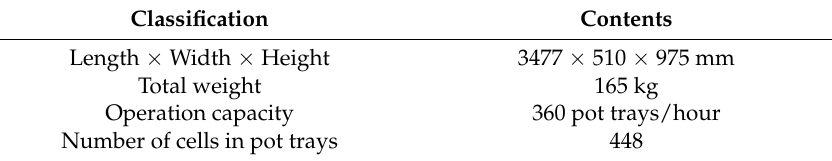
Figure 1. Picture of the roller-type onion pot-seeding machine. Table 1. Specifications of the roller-type onion pot-seeding machine.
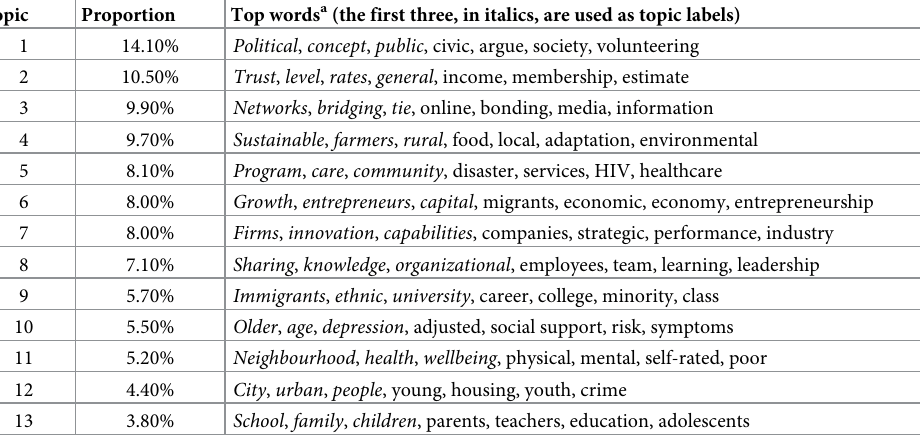
Table 1. Presentation of the topics identified by our model. Topic Proportion Top words a (the first three, in italics, are used as topic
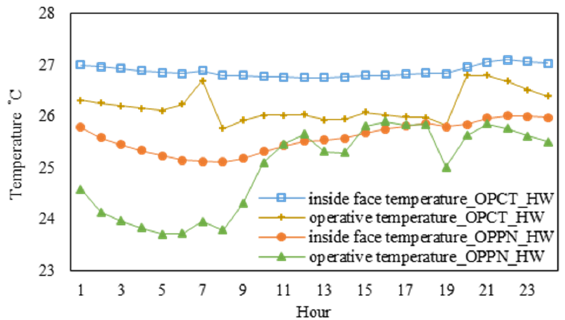
Figure 13. Indoor temperatures in the zones with ESCS in different operation strategies on a Beijing cooling design day.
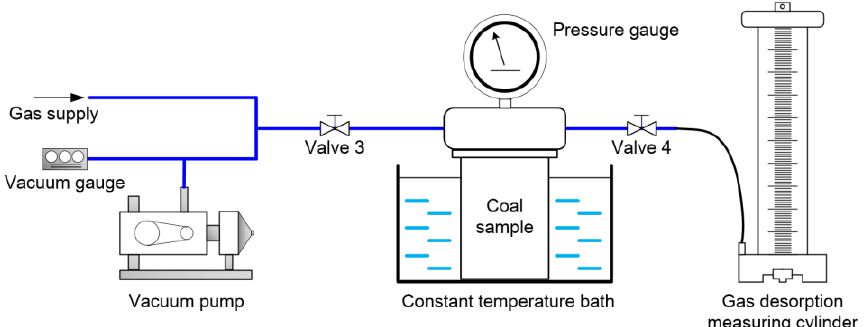
Figure 3. Schematic diagram showing the set-up used for the gas desorption experiments.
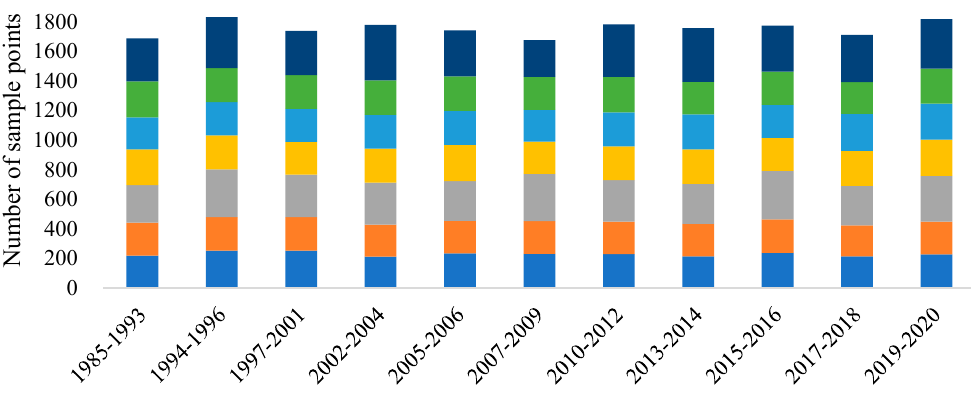
Figure 4. Sample points for each period. The clean glacier, water body, and others are the first classification samples and the debris-covered glacier, snow, water body (2), and others (2) are the second.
# # # # # # #
■ EXERCISE PROMPT: Leave out every picture, and write out exactly the lines from the one with "Figure 13. Indoor" through the end of the records above, both ends included.

■ RESULT OF THE TASK:
Figure 13. Indoor temperatures in the zones with ESCS in different operation strategies on a Beijing cooling design day.
Figure 3. Schematic diagram showing the set-up used for the gas desorption experiments.
Figure 4. Sample points for each period. The clean glacier, water body, and others are the first classification samples and the debris-covered glacier, snow, water body (2), and others (2) are the second.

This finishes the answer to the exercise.